Выбрать главу

— А чего в городе-то? — согласилась вторая.

— Коровка у меня есть — молочко свое. Квартира, правда, небольшая — метров двадцать комната, да есть еще комнатенка с окном, под чулан приспособленная…

— Чего же вы там не живете? — спросила Мила.

— Можно, — согласилась соседка. — Только где ненужные вещи держать?

«Господи, как это похоже на Анатолия!» — подумала Мила. Она вспомнила о нем без прежней неприязни, словно это был персонаж из какой-то старой пьесы, в которой ей приходилось играть.

Она сняла с полки чемодан, попробовала в руке — до камеры хранения нужно было нести метров триста — и перетащила в тамбур. Если поезд придет в четыре, можно успеть в роно — оформить направление в пионерлагерь. Хорошо, что я ничего не написала Гоше. Пусть это будет для него неожиданностью.

Первые домики Валунца Мила встретила со смятением. Было это и тревога и радость. И когда поезд стал замедлять ход, она все смотрела и смотрела на поселок, стоя у раскрытой двери, словно боялась пропустить встречающих.

Она сдала вещи в камеру хранения и вышла с вокзала. Перед ней лежал Валунец — такой же, с деревянными домиками, трубой комбината и центром в десяти минутах ходьбы.

Она шла медленно, чувствуя обычную после поезда новизну твердой земли. Кого из знакомых она встретит первым? Испугается или просто скажет, что вернулась одна? Около клуба на нее почти налетел инженер с комбината. Поздоровался и удивленно спросил:

— Наверно, из отпуска? Прекрасно выглядите.

Мила засмеялась. Трудно представить, что в Валунце есть люди, которые не знали бы об ее отъезде. В роно посетителей не было.

— Вернулись? — сказала секретарша, даже не отрываясь от пишущей машинки. — Андрей Захарыч у себя.

Она посмотрела на Милу с явным любопытством, но больше ничего не спросила. Только когда Мила подошла к двери и собралась постучать, секретарша как бы между прочим сказала:

— Ни за что не хотел соглашаться на ваш вызов. Упрямый ужасно!

Она громко постучала по столу костяшкой пальца. Мила вошла в кабинет. Заведующий что-то писал и даже не поднял головы, когда она подошла к столу.

— Садитесь.

Она смотрела на Шутова со страхом. Только сейчас Мила по-настоящему поняла, как был расценен ее отъезд в апреле. Это было дезертирство, побег с работы в самый ответственный момент. Ведь она хорошо знала, что в поселке остается один учитель литературы — пенсионер, которому не справиться с двойной нагрузкой.

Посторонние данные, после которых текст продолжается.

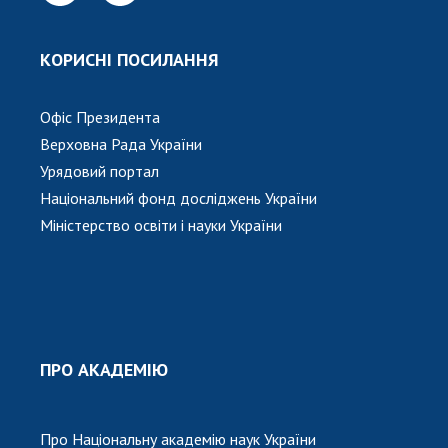
Відкрита наука в НАН України
Підготовка наукових кадрів
КОРИСНІ ПОСИЛАННЯ
Робота з молоддю
Офіс Президента
МІЖНАРОДНЕ СПІВРОБІТНИЦТВО
Верховна Рада України
Урядовий портал
Членство в міжнародних організаціях
Національний фонд досліджень України
Міжнародні угоди
Міністерство освіти і науки України
Міжнародні програми та конкурси
ДОКУМЕНТИ
Нормативні акти НАН України
Державний бюджет НАН України
ПРО АКАДЕМІЮ
Вибори до складу НАН України
Бланки документів
Про Національну академію наук України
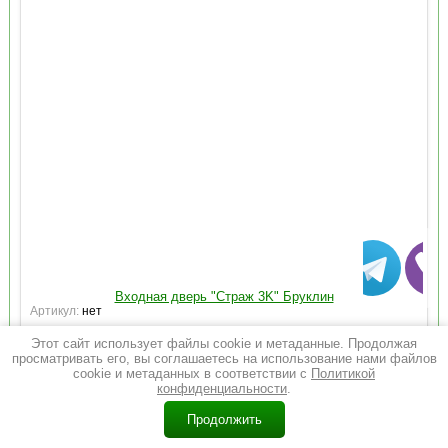
Входная дверь "Страж 3K" Бруклин
Артикул:
нет
Этот сайт использует файлы cookie и метаданные. Продолжая
Добавить к сравнению
просматривать его, вы соглашаетесь на использование нами файлов
cookie и метаданных в соответствии с
Политикой
Наличие
В наличии
конфиденциальности
.
на складе
0
Продолжить
Толщина
Главная
Каталог
Корзина
Контакты
Поиск
Еще
1,2мм
металла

Шутов положил ручку, посмотрел на часы и первый раз поднял голову.

— Приехали? — не без иронии спросил он.

Мила кивнула. Она сидела на краешке стула и испуганно глядела на всесильного заведующего.

— Хотите в пионерлагерь? — продолжал он. — В Ленинграде пыльно?

Он усмехнулся и вышел из-за стола.

— Если бы у меня были кадры, — резко сказал Шутов, — то вас, Пискарева, я не подпустил бы к нашей школе на пушечный выстрел.

Он заходил по комнате, поджав и без того тонкие губы. Мила поворачивала голову, куда бы Шутов ни шел, и все боялась спросить, в какой пионерлагерь ее направят.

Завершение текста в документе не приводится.